09-08-2024Ravie LakshmananNational Security / Identity Theft

The U.S. Department of Justice (DoJ) on Thursday charged a 38-year-old Nashville, Tennessee, man with allegedly running a “laptop farm” to help North Koreans find remote jobs at U.S. and British companies.

Matthew Isaac Knoot is charged with conspiracy to cause damage to protected computers, conspiracy to commit money laundering, conspiracy to commit internet fraud, intentional damage to protected computers, aggravated identity fraud and conspiracy to commit illegal employment of foreigners.

If Knoot is found guilty, he faces a maximum prison sentence of 20 years, of which at least two years must be for identity fraud.

Court documents allege that Knoot participated in a fraud scheme that involved defrauding North Korean employees into finding jobs at IT companies in the UK and the US. It is believed that the proceeds from the scheme were used to fund North Korea’s illegal weapons programme.

“Knoot assisted them by using a stolen identity to pose as a U.S. citizen, hosted company laptops at his home, downloaded and installed software on those laptops without authorization to facilitate access and perpetuate the deception, and conspired to launder payments for the outside IT work, including payments to accounts linked to North Korean and Chinese actors,” the DoJ said.

The unsealed indictment alleges that the IT workers used the stolen identity of a U.S. citizen named “Andrew M.” to obtain the remote work, depriving media, technology and financial companies of hundreds of thousands of dollars in damages.

Recent US government advisories have revealed that these IT workers, who are part of the Munitions Industry Department of the Korean Workers’ Party, are regularly sent to live abroad in places such as China and Russia, from where they are hired as freelance IT workers to generate income for the hermit kingdom.

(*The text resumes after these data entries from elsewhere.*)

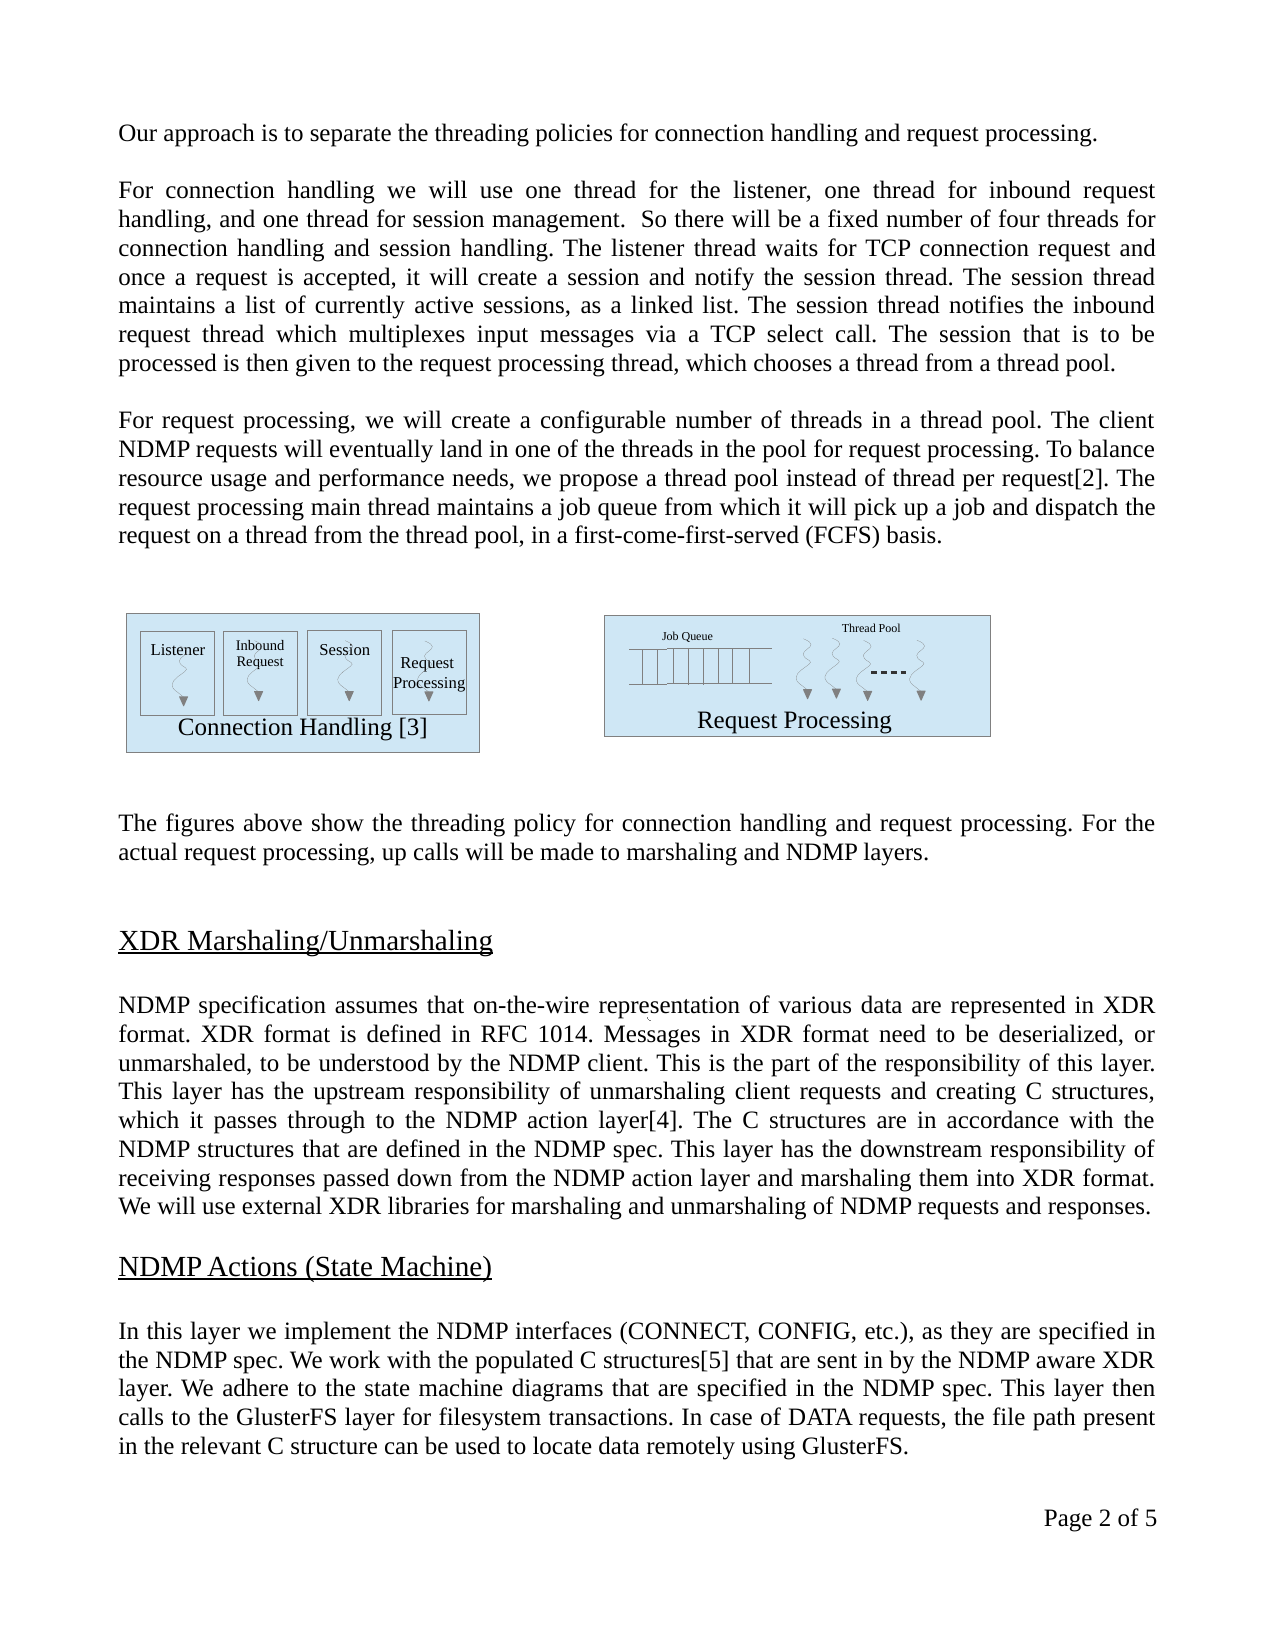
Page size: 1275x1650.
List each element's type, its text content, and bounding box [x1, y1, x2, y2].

text For request processing, we will create a configurable number of threads in a thread pool. The client NDMP requests will eventually land in one of the threads in the pool for request processing. To balance resource usage and performance needs, we propose a thread pool instead of thread per request[2]. The request processing main thread maintains a job queue from which it will pick up a job and dispatch the request on a thread from the thread pool, in a first-come-first-served (FCFS) basis. [118, 406, 1157, 549]
text NDMP specification assumes that on-the-wire representation of various data are represented in XDR format. XDR format is defined in RFC 1014. Messages in XDR format need to be deserialized, or unmarshaled, to be understood by the NDMP client. This is the part of the responsibility of this layer. This layer has the upstream responsibility of unmarshaling client requests and creating C structures, which it passes through to the NDMP action layer[4]. The C structures are in accordance with the NDMP structures that are defined in the NDMP spec. This layer has the downstream responsibility of receiving responses passed down from the NDMP action layer and marshaling them into XDR format. We will use external XDR libraries for marshaling and unmarshaling of NDMP requests and responses. [118, 990, 1157, 1220]
text For connection handling we will use one thread for the listener, one thread for inbound request handling, and one thread for session management. So there will be a fixed number of four threads for connection handling and session handling. The listener thread waits for TCP connection request and once a request is accepted, it will create a session and notify the session thread. The session thread maintains a list of currently active sessions, as a linked list. The session thread notifies the inbound request thread which multiplexes input messages via a TCP select call. The session that is to be processed is then given to the request processing thread, which chooses a thread from a thread pool. [118, 176, 1157, 377]
text XDR Marshaling/Unmarshaling [118, 923, 1157, 957]
text Our approach is to separate the threading policies for connection handling and request processing. [118, 118, 1157, 147]
text In this layer we implement the NDMP interfaces (CONNECT, CONFIG, etc.), as they are specified in the NDMP spec. We work with the populated C structures[5] that are sent in by the NDMP aware XDR layer. We adhere to the state machine diagrams that are specified in the NDMP spec. This layer then calls to the GlusterFS layer for filesystem transactions. In case of DATA requests, the file path present in the relevant C structure can be used to locate data remotely using GlusterFS. [118, 1316, 1157, 1460]
text The figures above show the threading policy for connection handling and request processing. For the actual request processing, up calls will be made to marshaling and NDMP layers. [118, 808, 1157, 866]
text NDMP Actions (State Machine) [118, 1249, 1157, 1282]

It is believed that between approximately July 2022 and August 2023, Knoot operated a laptop farm at his Nashville residences. The companies that shipped the laptops to his home were named “Andrew M.” Knoot would then log into these computers, download and install unauthorized remote desktop applications, and gain access to the internal networks.

“The remote desktop applications allowed North Korean IT employees to work from locations in China, while appearing to victims as if ‘Andrew M.’ was working from Knoot’s residence in Nashville,” the U.S. Department of Justice said.

“For his participation in the program, Knoot was paid a monthly fee for his services by an overseas-based facilitator known as Yang Di. In early August 2023, a court-authorized search of Knoot’s laptop farm was conducted.”

The foreign IT workers were reportedly paid more than $250,000 for their work during the same period, costing companies more than $500,000 in costs to monitor and repair their devices, systems and networks. Knoot, the DoJ noted, also falsely reported the income to the Internal Revenue Service (IRS) under the stolen identity.

Knoot is the second person to be charged in the U.S. in connection with the remote IT worker fraud. She is the second person to be charged, following Christina Marie Chapman, 49, who was previously accused of running a laptop farm, hosting multiple laptops at her Arizona home.

Last month, KnowBe4, a security awareness training company, announced that it had been scammed into hiring a North Korean IT worker as a software developer. The worker used the stolen identity of a U.S. citizen and enhanced his or her photo using artificial intelligence (AI).

The development comes after the U.S. State Department’s Rewards for Justice program announced a reward of up to $10 million for information leading to the identification or location of six individuals associated with Iran’s Islamic Revolutionary Guard Corps’ Cyber-Electronic Command (IRGC-CEC), who have been sanctioned in connection with attacks on critical infrastructure in the U.S. and other countries.